After over a year and a half of research and discussion, a federal commission on safe nuclear waste disposal — which includes a UC Berkeley nuclear engineering professor — has released comprehensive draft report recommendations.
The draft report was released on July 29 and addresses issues ranging from de-prioritizing the nuclear waste disposal facility at Yucca Mountain in Nevada to establishing a congressionally chartered federal corporation to replace the role of the Department of Energy in nuclear waste disposal.
As a member of the commission and co-chair of its subcommittee regarding reactor and fuel cycle technology, Per Peterson, campus professor of nuclear engineering and department chair, helped draw up some of the specific policy recommendations that appeared in the draft report.
The listed recommendations include rerouting the $25 billion in funds for the Yucca Mountain Nuclear Waste repository project to the other 60 waste disposal sites around the country.

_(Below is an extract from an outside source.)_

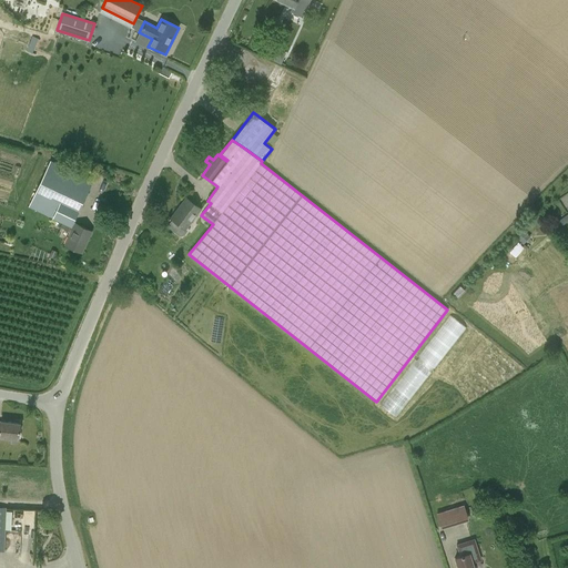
[(81,252),(91,231),(73,222),(93,181),(50,160),(28,206),(61,222),(60,226),(71,232),(64,244),(81,252)]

The draft report also proposes transitioning oversight of nuclear waste disposal from the Department of Energy to a congressionally chartered federal corporation due to a loss of “public confidence” in the DOE. Sustained opposition from the state of Nevada regarding the Yucca Mountain project that was canceled in 2009 — among other reasons — was behind the proposal, Peterson said.
“From the day that the down selection to a single state occurred, the Office of Civilian Radioactive Waste Management never had a single director who lasted more than two years,” Peterson said. “They spent more than half of the last 30 years or so with an acting director … there’s no continuity of leadership.”
Regarding the commission’s findings, UC Berkeley physics professor Robert Jacobsen said they have thus far been great but that more activity in the future would be even better.
“I think they have been thinking very hard about new approaches to a problem we have had, and I think that’s great,” Jacobsen said. “And I think their basic approach is good. I would just love to see them end up more proactive.”
On the topic of a federally chartered organization to deal with nuclear waste disposal across the country and how it pertains to administrative efficiency, Jacobsen also sees opportunity.
“Having that organization is a good thing … they just need to say ‘solve this problem — it’s your reason for existing,’” Jacobsen said. “They are going to have to find a very proactive strategy that finds places to put disposal facilities. They should have some sense of urgency on this.”
Another proposal in the draft recommendation is to give the power of vetoing nuclear disposal facility locations to local municipalities, as opposed to counties and states.
The thought behind the proposal, Peterson said, is that the problems associated with a lack of public support for a disposal facility are eliminated if communities are given the power to veto.
“What we found … is that without local community support, it is impossible to move any project of this type forward,” Peterson said. “And in particular, having an informed local community … is helpful. One needs to make sure that at the county and state levels, there are also appropriate types of oversight that provide confidence that the facilities will be operated safely.”